We also benchmarked St Helena healthcare against other overseas territories. For example, St Helena’s per capita spend on healthcare was £1,929, which was more than Ascension Island at £1,363 and less than the Falkland Islands at £3,092 (recognising that those territories have very different economies and populations). In general, St Helena’s per capita spend was lower than in many developed economies. However, its facilities compare favourably to those in our sample of other overseas territories.
The Directorate’s performance should be considered in the context of its budget and spend. As with many government departments in St Helena and around the world, the Directorate spends a significant portion of its funding on personnel: the Directorate’s personnel costs amounted to 46% of its total spend. Technical Cooperation specialists (TCs), such as doctors and senior nurses, represented the Directorate’s single largest expenditure in FY 19/20, including recruitment, relocation, salary and allowances, and short-term consultants who are also funded from the TC budget. This £3.0 million expenditure also accounted for 37% of SHG’s £8.2 million total TC spend. The Directorate spent about the same amount on TC medical doctors (£1.0 million) as on all local staff. Overseas medical care was another major cost driver in FY 19/20, with overseas treatment and emergency medical evacuation together amounting to £2.2 million – 25% of the Directorate’s total spend.

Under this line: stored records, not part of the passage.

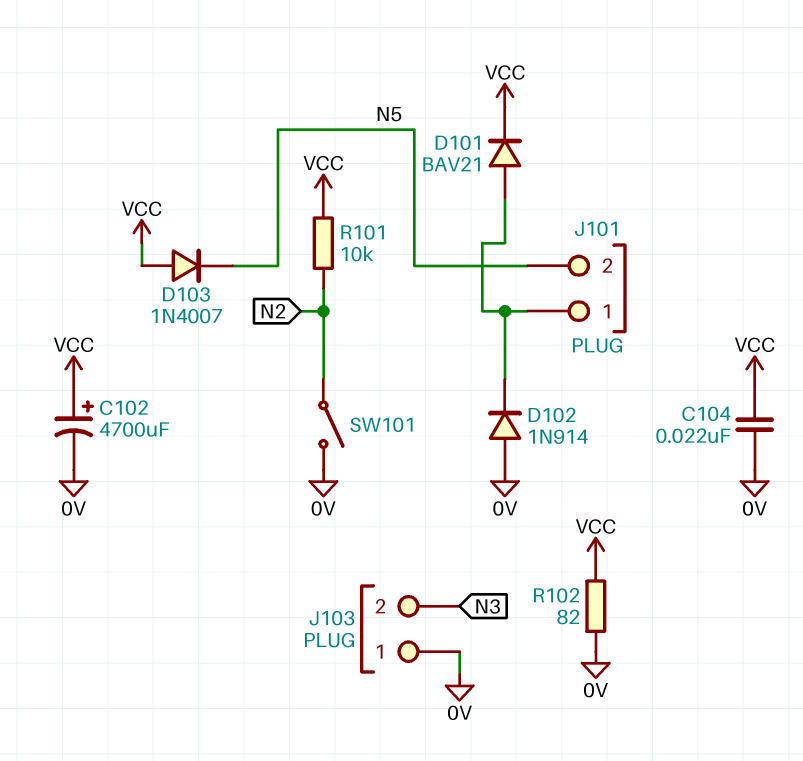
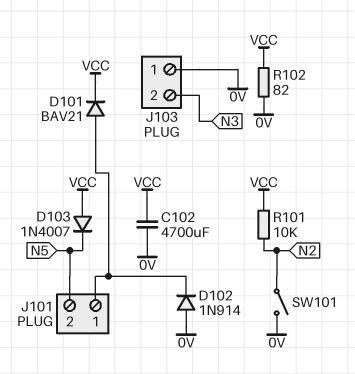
C102: 4700uF (plus VCC, minus 0V) -> 4700uF (0V, VCC)
C104: 22nF (0V, VCC) -> none

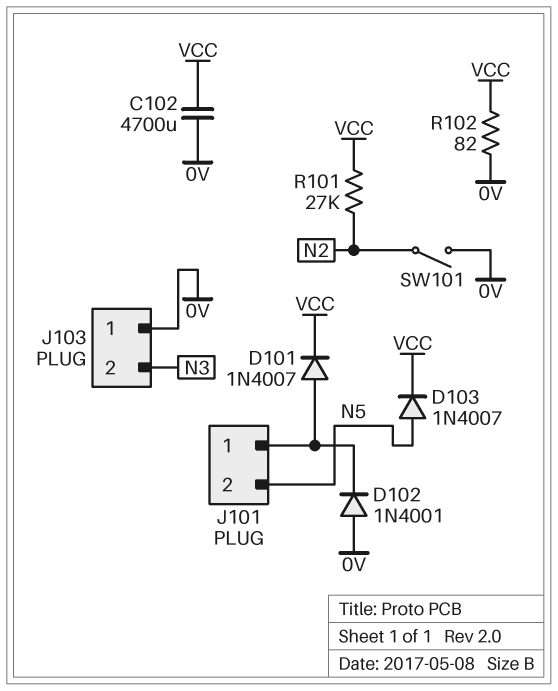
D101: diode BAV21 (A J101/1, K VCC) -> diode 1N4007 (A J101/1, K VCC)
D102: diode 1N914 (A 0V, K J101/1) -> diode 1N4001 (A 0V, K J101/1)
D103: diode 1N4007 (A VCC, K N5) -> diode 1N4007 (A N5, K VCC)
R101: 10k (N2, VCC) -> 27k (N2, VCC)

Once TC costs are taken into account, the Directorate’s share of SHG’s operating spend for FY 19/20 was 22% – £8.8 million of SHG’s £40.6 million. Looking back over recent years, the Directorate’s share of SHG’s operating spend increased from 19% to 24% from FY 15/16 to FY 16/17 and then declined slightly through FY 19/20. (We use ‘operating spend’ to mean actual recurrent expenditure excluding pensions and benefits.)
Chief Auditor Brendon Hunt said today: “Providing healthcare in remote locations like St Helena is a difficult undertaking, as an extensive and diverse range of primary, secondary and tertiary care must be delivered by a mix of permanent and temporary staff working with constrained resources. The Health Directorate performed reasonably well against its indicators and overseas benchmarks in FY 19/20, but could improve its monitoring of the population’s access to basic healthcare services. This will be made easier by an electronic patient record system that is fit for purpose. The configuration of existing systems to enable the provision of this data should be a high priority for leadership. Further, because high levels of care – including overseas referrals – come at a high cost, the fiscal sustainability of the present funding model for an aging population is in question. As such, SHG should explore revenue-raising options like national healthcare insurance to preserve and strengthen this important service for the future.”